### Your instructions:
Could you write out the listing below exactly as it stands, leaving out the pictures?

### Extracted material:

Start of Block

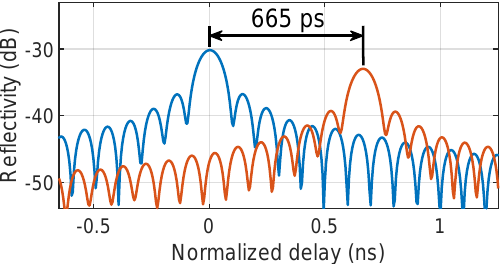
Figure 8. Zoom view of the two rightmost reflective peaks of Figure 7c, corresponding to the FBG at ∼ 1554 nm, with (blue) and without (orange) dispersive element. The window used here is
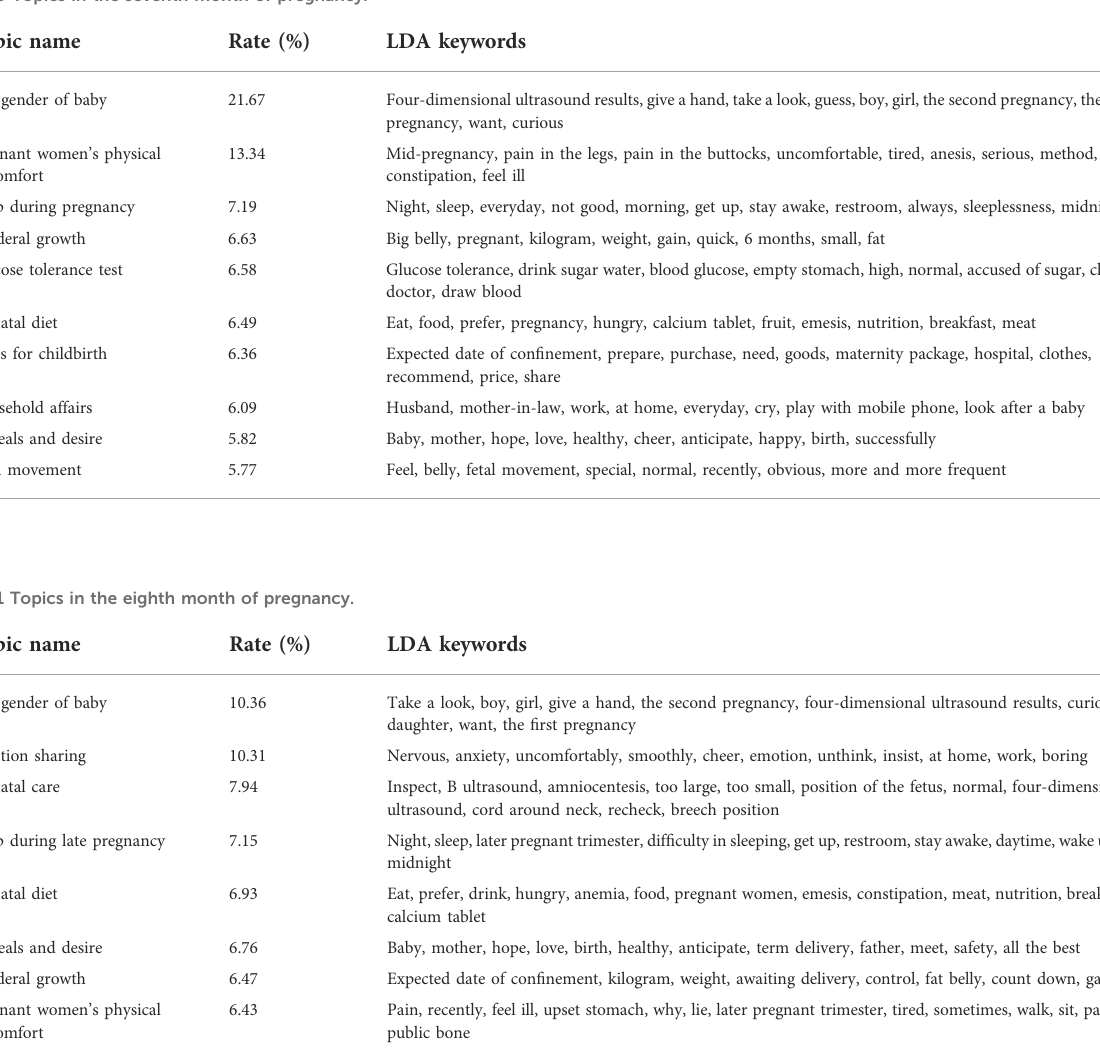
TABLE 10 Topics in the seventh month of pregnancy.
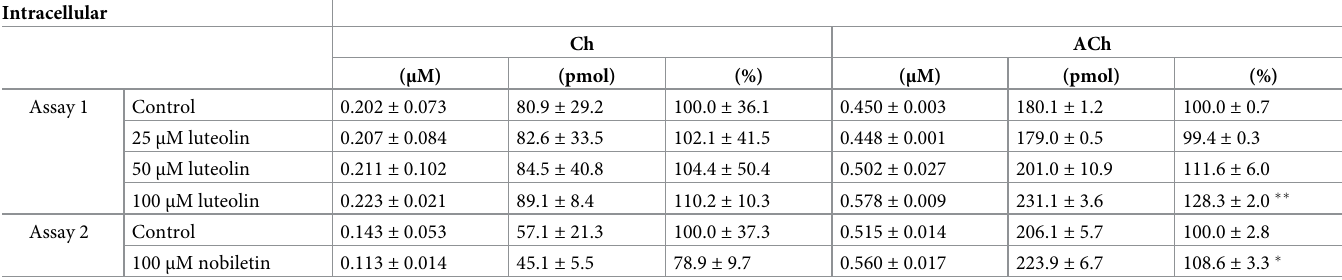
Table 3. Changes in the choline and acetylcholine levels in LA-N-2 cells after treatment with luteolin and nobiletin, which have been reported to have ChAT- increasing activity.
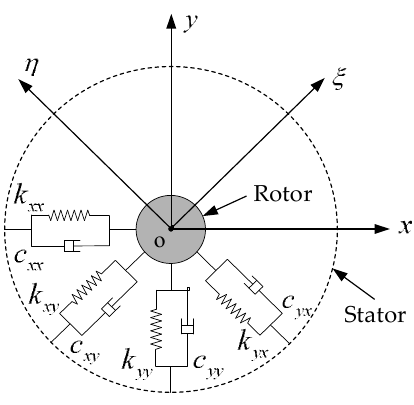
Figure 2. The diagram for the eight-coefficient model of journal bearings.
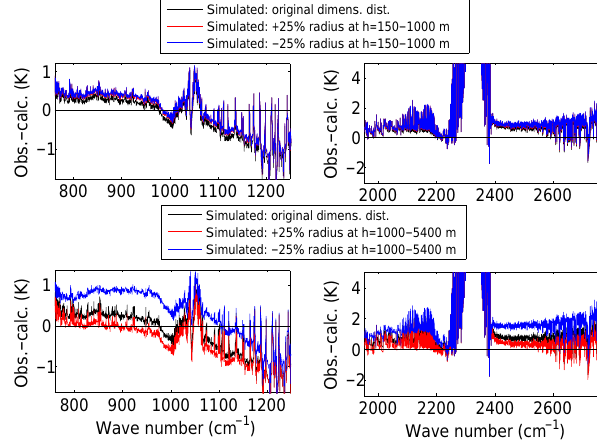
Figure 12. As Fig. 11, but for the case of 28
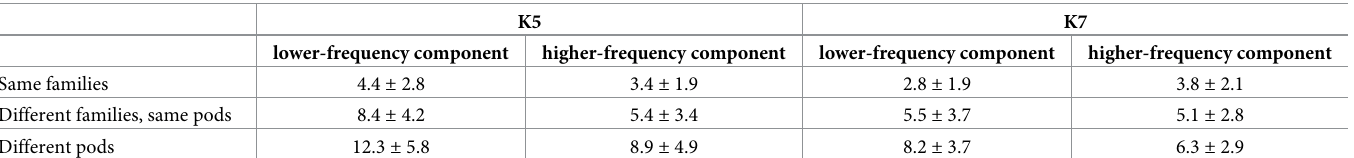
Table 1. Distances (mean ± SD) between pairs of calls calculated through dynamic time warping for lower- and higher-frequency components of K5 and K7 call types between the same families, between different families from the same pods, and between different pods.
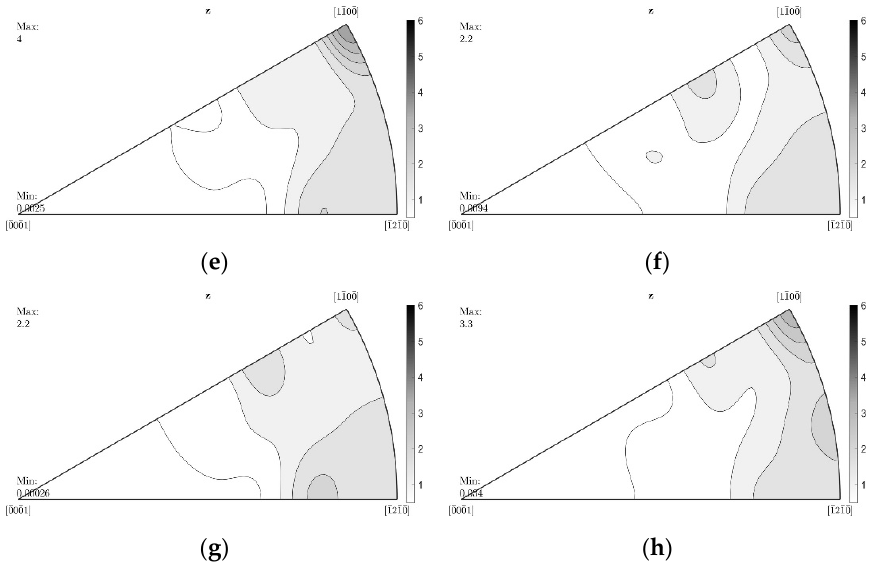
Figure 4. Inverse pole figures in extrusion direction from extruded round bars of AM60 ( a , c , e , g ) and AM60 with 1 wt.% AlN ( b , d , f , h ) with different extrusion speeds, left: <00.1>, bottom right: <10.0>, top right: <11.0>.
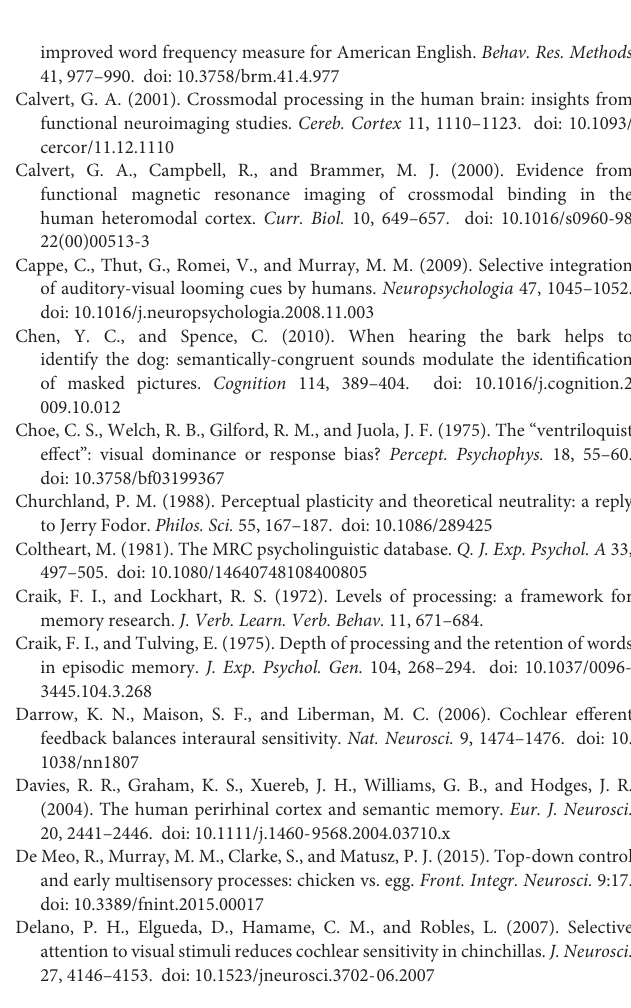
Supplementary Table 1 | Mean word frequency, concreteness, familiarity and imageability of word stimulus lists. Word frequency (zipf) was calculated based on SUBTLEXUS (Brysbaert and New, 2009), and concreteness, familiarity, and imageability ratings were taken from the MRC Psycholinguistic Database (Coltheart, 1981). Numbers in parentheses represent standard deviations. Supplementary Table 2 | Mean word frequency, concreteness, familiarity and imageability of labels in sound stimulus lists. Supplementary Table 3 | Comparison of word frequency, concreteness, familiarity, and imageability of labels in word and sound lists. Supplementary Table 4 | Number of items per semantic category in the spoken word and environmental sound blocks in the main and follow-up (matched) analyses. Items in the follow-up matched analyses were chosen by including all items from the block containing the fewest objects per category (e.g., “ear,” “finger,” “skeleton” from anatomy in the spoken word block) and selecting a corresponding object from the more populated block that most closely resembled each object in the less populated block (e.g., “nose,” “lips,” “heart,” respectively in the environmental sound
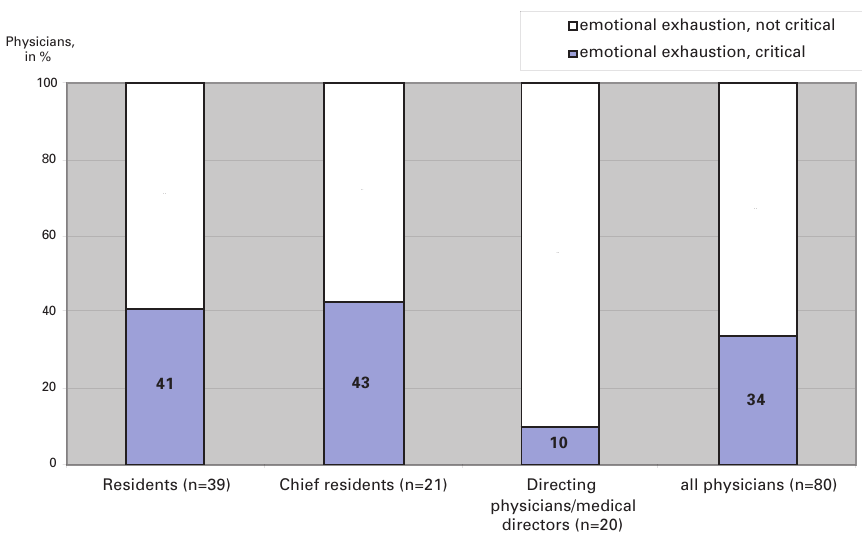
Strains experienced by the different groups of physicians. Note: critical values: persons with stanine values of 7, 8, or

End of Block

### Solution for this exercise:
Figure 8. Zoom view of the two rightmost reflective peaks of Figure 7c, corresponding to the FBG at ∼ 1554 nm, with (blue) and without (orange) dispersive element. The window used here is
TABLE 10 Topics in the seventh month of pregnancy.
Table 3. Changes in the choline and acetylcholine levels in LA-N-2 cells after treatment with luteolin and nobiletin, which have been reported to have ChAT- increasing activity.
Figure 2. The diagram for the eight-coefficient model of journal bearings.
Figure 12. As Fig. 11, but for the case of 28
Table 1. Distances (mean ± SD) between pairs of calls calculated through dynamic time warping for lower- and higher-frequency components of K5 and K7 call types between the same families, between different families from the same pods, and between different pods.
Figure 4. Inverse pole figures in extrusion direction from extruded round bars of AM60 ( a , c , e , g ) and AM60 with 1 wt.% AlN ( b , d , f , h ) with different extrusion speeds, left: <00.1>, bottom right: <10.0>, top right: <11.0>.
Supplementary Table 1 | Mean word frequency, concreteness, familiarity and imageability of word stimulus lists. Word frequency (zipf) was calculated based on SUBTLEXUS (Brysbaert and New, 2009), and concreteness, familiarity, and imageability ratings were taken from the MRC Psycholinguistic Database (Coltheart, 1981). Numbers in parentheses represent standard deviations. Supplementary Table 2 | Mean word frequency, concreteness, familiarity and imageability of labels in sound stimulus lists. Supplementary Table 3 | Comparison of word frequency, concreteness, familiarity, and imageability of labels in word and sound lists. Supplementary Table 4 | Number of items per semantic category in the spoken word and environmental sound blocks in the main and follow-up (matched) analyses. Items in the follow-up matched analyses were chosen by including all items from the block containing the fewest objects per category (e.g., “ear,” “finger,” “skeleton” from anatomy in the spoken word block) and selecting a corresponding object from the more populated block that most closely resembled each object in the less populated block (e.g., “nose,” “lips,” “heart,” respectively in the environmental sound
Strains experienced by the different groups of physicians. Note: critical values: persons with stanine values of 7, 8, or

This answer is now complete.